Common misconceptions

Common mistake
Wrong: BPD is diagnosed acutely at birth alongside RDS.
Right: BPD is defined as oxygen requirement at 36 weeks postmenstrual age (or >28 days of life), reflecting chronic lung injury from prolonged ventilation and oxygen toxicity.
BPD is not diagnosed at birth — it can't be, because it requires weeks of injurious exposure to develop. The defining criterion is supplemental oxygen need at 36 weeks postmenstrual age (or beyond 28 days of life), which reflects cumulative damage from mechanical ventilation and hyperoxia. Think of it as the long-term complication of surviving RDS on a ventilator, not a concurrent diagnosis.
Common mistake
Wrong: Students expect BPD histology to show dense fibrosis similar to adult IPF.
Right: New BPD (post-surfactant era) shows simplified, enlarged alveoli with arrested alveolarization and minimal fibrosis, reflecting impaired development rather than destructive scarring.
Old BPD (pre-surfactant era) did show fibrosis and inflammation, but modern BPD looks completely different. The post-surfactant era injury is primarily developmental arrest: alveoli that never fully formed, appearing simplified and enlarged with reduced septation and minimal scarring.
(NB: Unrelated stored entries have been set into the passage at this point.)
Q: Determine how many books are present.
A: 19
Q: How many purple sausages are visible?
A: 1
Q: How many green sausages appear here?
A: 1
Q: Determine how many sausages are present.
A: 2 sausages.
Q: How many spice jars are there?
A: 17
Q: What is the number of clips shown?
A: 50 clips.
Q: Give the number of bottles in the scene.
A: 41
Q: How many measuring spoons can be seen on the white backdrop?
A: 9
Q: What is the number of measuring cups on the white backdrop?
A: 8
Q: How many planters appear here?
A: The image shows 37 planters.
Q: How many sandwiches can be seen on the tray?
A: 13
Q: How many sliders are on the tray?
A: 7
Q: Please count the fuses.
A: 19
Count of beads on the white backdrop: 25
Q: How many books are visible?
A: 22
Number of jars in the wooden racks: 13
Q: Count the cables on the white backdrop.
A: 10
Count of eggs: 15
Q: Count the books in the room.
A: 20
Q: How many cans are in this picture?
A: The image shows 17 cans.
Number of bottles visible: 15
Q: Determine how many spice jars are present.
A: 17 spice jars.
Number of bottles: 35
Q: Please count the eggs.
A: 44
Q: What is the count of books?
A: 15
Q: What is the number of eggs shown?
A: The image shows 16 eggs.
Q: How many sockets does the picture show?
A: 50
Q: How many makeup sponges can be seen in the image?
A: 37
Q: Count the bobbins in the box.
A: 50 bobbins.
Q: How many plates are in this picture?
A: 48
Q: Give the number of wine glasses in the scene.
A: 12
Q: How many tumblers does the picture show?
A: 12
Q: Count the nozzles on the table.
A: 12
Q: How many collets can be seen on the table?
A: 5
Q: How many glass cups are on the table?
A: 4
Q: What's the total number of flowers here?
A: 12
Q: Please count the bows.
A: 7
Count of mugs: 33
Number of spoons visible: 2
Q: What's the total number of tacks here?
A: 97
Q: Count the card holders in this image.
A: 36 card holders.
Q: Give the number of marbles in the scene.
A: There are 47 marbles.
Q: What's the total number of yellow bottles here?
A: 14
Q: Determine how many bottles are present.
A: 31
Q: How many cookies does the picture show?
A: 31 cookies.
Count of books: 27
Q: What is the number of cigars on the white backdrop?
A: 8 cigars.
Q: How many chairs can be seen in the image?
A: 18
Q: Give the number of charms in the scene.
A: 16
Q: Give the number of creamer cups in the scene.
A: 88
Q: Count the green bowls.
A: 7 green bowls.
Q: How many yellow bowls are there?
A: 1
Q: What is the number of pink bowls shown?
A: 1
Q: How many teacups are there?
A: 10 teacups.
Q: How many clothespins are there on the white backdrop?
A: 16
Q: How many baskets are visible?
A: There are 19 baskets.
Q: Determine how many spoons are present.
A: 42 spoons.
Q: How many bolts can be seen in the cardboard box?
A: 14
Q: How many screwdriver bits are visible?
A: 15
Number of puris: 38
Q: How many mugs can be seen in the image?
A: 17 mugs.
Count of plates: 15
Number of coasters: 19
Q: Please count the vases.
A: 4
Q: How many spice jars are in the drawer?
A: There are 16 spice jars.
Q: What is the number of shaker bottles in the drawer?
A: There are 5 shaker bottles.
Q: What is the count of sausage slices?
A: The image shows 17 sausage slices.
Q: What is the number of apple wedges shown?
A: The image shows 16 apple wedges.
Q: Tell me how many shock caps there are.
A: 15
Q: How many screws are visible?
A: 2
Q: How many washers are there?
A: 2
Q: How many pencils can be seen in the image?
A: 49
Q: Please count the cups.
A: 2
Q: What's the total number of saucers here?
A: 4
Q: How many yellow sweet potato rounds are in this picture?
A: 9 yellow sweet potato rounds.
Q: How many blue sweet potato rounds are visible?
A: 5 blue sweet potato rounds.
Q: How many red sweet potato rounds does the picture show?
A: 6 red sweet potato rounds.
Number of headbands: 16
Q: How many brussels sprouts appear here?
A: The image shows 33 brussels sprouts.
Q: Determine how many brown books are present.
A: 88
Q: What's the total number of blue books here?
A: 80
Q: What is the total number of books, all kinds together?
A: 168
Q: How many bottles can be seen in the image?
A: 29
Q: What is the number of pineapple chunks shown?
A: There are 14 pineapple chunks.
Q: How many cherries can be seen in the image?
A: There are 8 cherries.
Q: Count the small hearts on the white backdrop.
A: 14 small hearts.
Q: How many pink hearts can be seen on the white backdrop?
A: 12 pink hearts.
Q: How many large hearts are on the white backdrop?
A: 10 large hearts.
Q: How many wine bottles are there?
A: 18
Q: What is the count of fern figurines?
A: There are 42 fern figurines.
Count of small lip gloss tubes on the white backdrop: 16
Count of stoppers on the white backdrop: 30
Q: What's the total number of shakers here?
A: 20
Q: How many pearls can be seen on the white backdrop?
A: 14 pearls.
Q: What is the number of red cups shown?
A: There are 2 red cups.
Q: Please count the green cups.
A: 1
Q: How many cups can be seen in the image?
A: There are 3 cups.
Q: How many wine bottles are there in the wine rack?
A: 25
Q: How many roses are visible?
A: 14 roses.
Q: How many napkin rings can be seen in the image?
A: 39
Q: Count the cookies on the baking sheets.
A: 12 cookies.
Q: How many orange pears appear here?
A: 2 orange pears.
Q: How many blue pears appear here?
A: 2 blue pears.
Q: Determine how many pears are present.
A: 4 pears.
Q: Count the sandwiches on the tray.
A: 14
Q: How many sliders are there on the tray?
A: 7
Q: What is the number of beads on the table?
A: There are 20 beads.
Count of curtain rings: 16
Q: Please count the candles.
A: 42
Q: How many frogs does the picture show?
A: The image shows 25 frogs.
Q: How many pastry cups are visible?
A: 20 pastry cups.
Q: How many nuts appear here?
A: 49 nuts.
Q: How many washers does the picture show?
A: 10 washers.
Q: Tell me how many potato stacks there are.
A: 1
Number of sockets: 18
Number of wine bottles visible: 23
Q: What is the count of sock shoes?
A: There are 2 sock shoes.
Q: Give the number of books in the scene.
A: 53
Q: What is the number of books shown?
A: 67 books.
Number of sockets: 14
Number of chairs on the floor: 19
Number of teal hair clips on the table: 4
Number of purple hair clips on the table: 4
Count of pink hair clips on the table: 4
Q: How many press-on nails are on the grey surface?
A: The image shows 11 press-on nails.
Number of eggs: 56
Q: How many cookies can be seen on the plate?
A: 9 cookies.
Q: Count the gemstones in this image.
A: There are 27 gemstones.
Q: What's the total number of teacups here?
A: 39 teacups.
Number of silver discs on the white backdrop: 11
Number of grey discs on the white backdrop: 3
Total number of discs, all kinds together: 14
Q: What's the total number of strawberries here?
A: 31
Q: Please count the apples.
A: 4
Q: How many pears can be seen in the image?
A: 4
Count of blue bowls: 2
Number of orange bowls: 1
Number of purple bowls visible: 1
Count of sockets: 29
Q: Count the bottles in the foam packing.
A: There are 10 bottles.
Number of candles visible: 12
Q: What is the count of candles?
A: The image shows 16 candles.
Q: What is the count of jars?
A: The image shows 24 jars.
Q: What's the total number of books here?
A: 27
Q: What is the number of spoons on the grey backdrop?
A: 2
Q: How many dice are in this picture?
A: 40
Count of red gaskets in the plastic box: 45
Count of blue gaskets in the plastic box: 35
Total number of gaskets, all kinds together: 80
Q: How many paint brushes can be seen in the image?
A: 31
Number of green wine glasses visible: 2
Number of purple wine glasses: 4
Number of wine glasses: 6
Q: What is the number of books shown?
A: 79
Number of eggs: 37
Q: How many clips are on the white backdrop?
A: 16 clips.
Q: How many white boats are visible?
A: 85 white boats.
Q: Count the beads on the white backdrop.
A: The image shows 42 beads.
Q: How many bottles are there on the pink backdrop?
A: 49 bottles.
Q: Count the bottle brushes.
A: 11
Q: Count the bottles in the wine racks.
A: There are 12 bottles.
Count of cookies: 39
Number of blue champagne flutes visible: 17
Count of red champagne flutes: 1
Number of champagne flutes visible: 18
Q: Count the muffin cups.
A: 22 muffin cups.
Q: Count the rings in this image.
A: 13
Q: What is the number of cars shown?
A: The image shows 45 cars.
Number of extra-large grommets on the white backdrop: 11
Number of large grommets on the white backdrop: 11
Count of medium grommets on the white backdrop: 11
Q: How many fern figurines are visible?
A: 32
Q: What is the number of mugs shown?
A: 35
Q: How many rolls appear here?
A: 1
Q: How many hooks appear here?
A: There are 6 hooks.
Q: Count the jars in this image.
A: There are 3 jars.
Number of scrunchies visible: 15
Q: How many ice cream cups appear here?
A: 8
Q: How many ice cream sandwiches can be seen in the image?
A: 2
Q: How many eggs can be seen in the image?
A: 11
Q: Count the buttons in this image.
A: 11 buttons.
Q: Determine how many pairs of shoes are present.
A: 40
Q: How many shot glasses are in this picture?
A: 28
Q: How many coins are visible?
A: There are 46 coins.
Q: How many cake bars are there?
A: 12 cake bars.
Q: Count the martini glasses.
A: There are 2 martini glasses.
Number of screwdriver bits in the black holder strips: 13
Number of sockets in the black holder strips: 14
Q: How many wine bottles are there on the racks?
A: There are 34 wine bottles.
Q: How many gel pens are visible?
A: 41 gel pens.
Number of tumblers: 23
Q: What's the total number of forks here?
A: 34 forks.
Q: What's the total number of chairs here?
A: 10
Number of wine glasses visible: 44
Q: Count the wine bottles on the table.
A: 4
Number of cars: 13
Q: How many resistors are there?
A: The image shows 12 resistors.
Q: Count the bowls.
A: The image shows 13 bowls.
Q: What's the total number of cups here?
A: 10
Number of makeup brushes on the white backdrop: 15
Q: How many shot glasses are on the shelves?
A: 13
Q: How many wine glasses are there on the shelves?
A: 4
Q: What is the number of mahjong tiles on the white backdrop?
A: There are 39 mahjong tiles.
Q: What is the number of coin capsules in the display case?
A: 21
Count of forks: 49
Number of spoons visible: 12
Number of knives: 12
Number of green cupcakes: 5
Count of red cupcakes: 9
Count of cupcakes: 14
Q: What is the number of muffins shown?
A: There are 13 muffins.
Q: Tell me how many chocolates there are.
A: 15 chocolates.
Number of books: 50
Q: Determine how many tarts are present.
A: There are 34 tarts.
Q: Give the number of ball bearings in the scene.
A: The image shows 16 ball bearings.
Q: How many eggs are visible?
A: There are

The lung isn't destroyed — it just stopped growing normally. This distinction matters because it changes how you interpret histology on a vignette.
Common mistake
Wrong: High tidal volumes are used in BPD management to fully expand stiff lungs.
Right: BPD management uses lung-protective ventilation with low tidal volumes and permissive hypercapnia to minimize volutrauma and further injury.
Using high tidal volumes to 'open up' stiff BPD lungs is exactly the wrong instinct — overdistension causes volutrauma, which is one of the primary mechanisms driving BPD in the first place. The correct approach is lung-protective ventilation: low tidal volumes (to limit stretch injury) paired with permissive hypercapnia (tolerating higher CO2 rather than overventilating to normalize it). The goal is to minimize further injury, not normalize every blood gas value.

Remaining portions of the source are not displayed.